Há uma semana eu não dormia direito.

Acordava no meio da madrugada e encarava o teto por horas esperando o sono voltar. Tentei me convencer de que era apenas o estresse acumulado. Mas na última noite o sono nem veio. E a razão estava clara:

Era o aniversário de Thales.

Sem dormir, fui para o escritório às cinco da manhã. Aproveitei o silêncio para me concentrar nas minhas obrigações, mas quanto mais as horas passavam, mais aquilo me arrastava para baixo.

Recorrer à raiva sempre funcionava para bloquear qualquer coisa, especialmente sobre Thales. Desta vez não funcionou. Me enterrei em trabalho, fechando contratos irrelevantes, lidando com as tarefas mais tediosas. Mas minha mente sempre voltava para ele.

Por que ele tinha que mor...

Maldito.

Mesmo que ele não pudesse prever o câncer terminal que avançou tão rápido, eu o culpava. Ele deveria ter me contado. Eu teria aproveitado melhor o tempo com ele, teria dito o que nunca disse. Ele tirou isso de mim.

Por isso eu sentia tanta raiva.

Mas hoje ele completaria 37 anos, e por mais que eu quisesse escapar, não conseguia. Não mais.

Gutierre entrou na minha sala sem ser chamado, como de costume.

— Você está um trapo — disse, me olhando com cara de preocupação.

— Diga logo o que você quer. Estou ocupado — foquei minha atenção no computador.

— Só vim ver como você está, Alex — ele usou o tom paternalista que eu detestava.

— Já viu — resmunguei, sem tirar os olhos da tela.

Gutierre continuou ali parado, me encarando como se esperasse que eu fosse ceder. Era melhor que esperasse sentado. Em outro lugar, de preferência.

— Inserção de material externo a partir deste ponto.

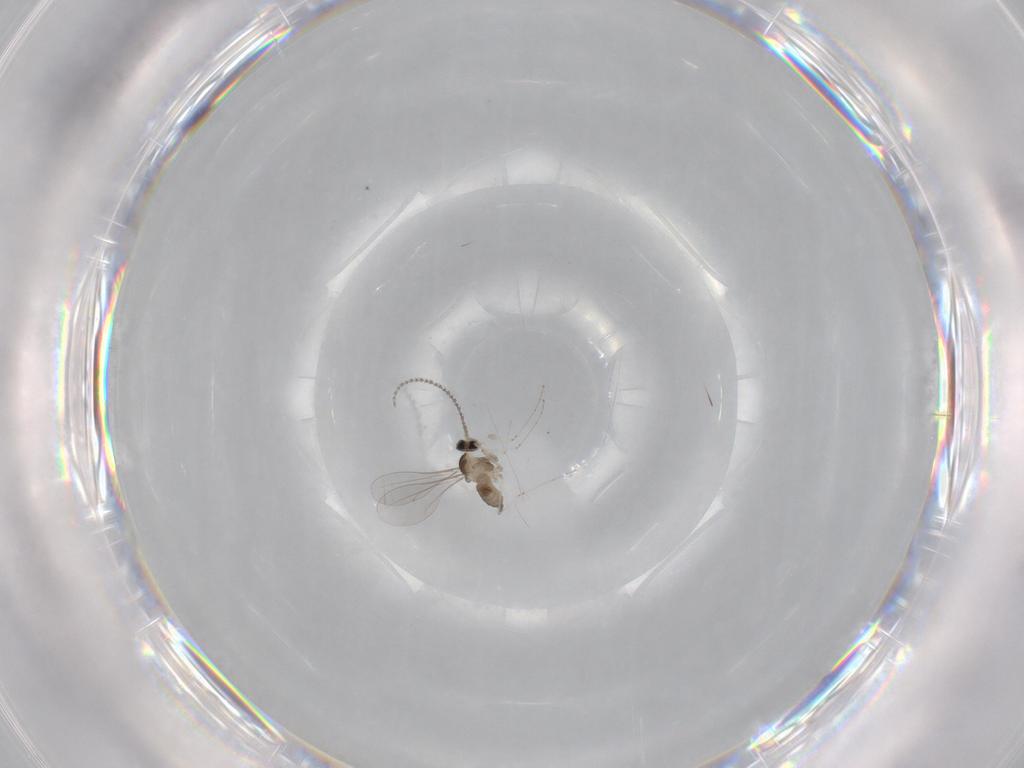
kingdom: Animalia
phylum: Arthropoda
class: Insecta
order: Diptera
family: Cecidomyiidae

— Você ao menos falou com ela hoje? — ele perguntou e meus ombros se enrijeceram. — Este dia deve estar sendo terrível para Sofie.

O nome dela pairou no ar como uma nuvem pesada. Apertei o mouse com mais força do que necessário.

— Se você se importa tanto, por que não vai vê-la você mesmo?

— Ela não precisa de mim. Precisa do marido.

Levantei-me bruscamente, sentindo o sangue subir à cabeça. Fui até a porta e a abri para que ele saísse e me deixasse em paz. Não que houvesse paz dentro de mim, mas falar dela só traria mais desassossego.

Gutierre parou na minha frente e colocou a mão em meu ombro.

— Escuta, Alex...

— Não tenho tempo para falar dela agora — cortei, irritado.

— Eu só ia dizer que você devia ir se despedir dele — disse, apertando firme meu ombro.

Não respondi. Olhei para fora e esperei que ele se mancasse que eu queria ficar sozinho. Gutierre respirou fundo e saiu.

Assim que fechei a porta, o peso do mundo caiu sobre os meus ombros. Ele estava certo. Eu precisava me despedir de Thales. Admitir a perda. Talvez assim essa noite não fosse uma tormenta.

Saí do escritório antes do fim do dia e dirigi até o cemitério. Cada quilômetro me arrastava mais fundo no luto que eu tanto lutava para não encarar.

Ao chegar no local, um passo após o outro me jogava para um lugar mental de desespero. Aquilo me dilacerava. Andei pelo caminho de pedras sem saber ao certo o que dizer. As palavras eram insuficientes diante do que Thales significava.

Então eu a vi.

Sofie estava de pé diante da lápide, sozinha e fragilizada. Aquela imagem fez algo retorcer dentro de mim.

Ela parecia menor, vulnerável, como se o mundo tivesse desabado sobre ela. E desabou. Ela perdeu tudo, Thales era sua única família, e agora estava sem ninguém.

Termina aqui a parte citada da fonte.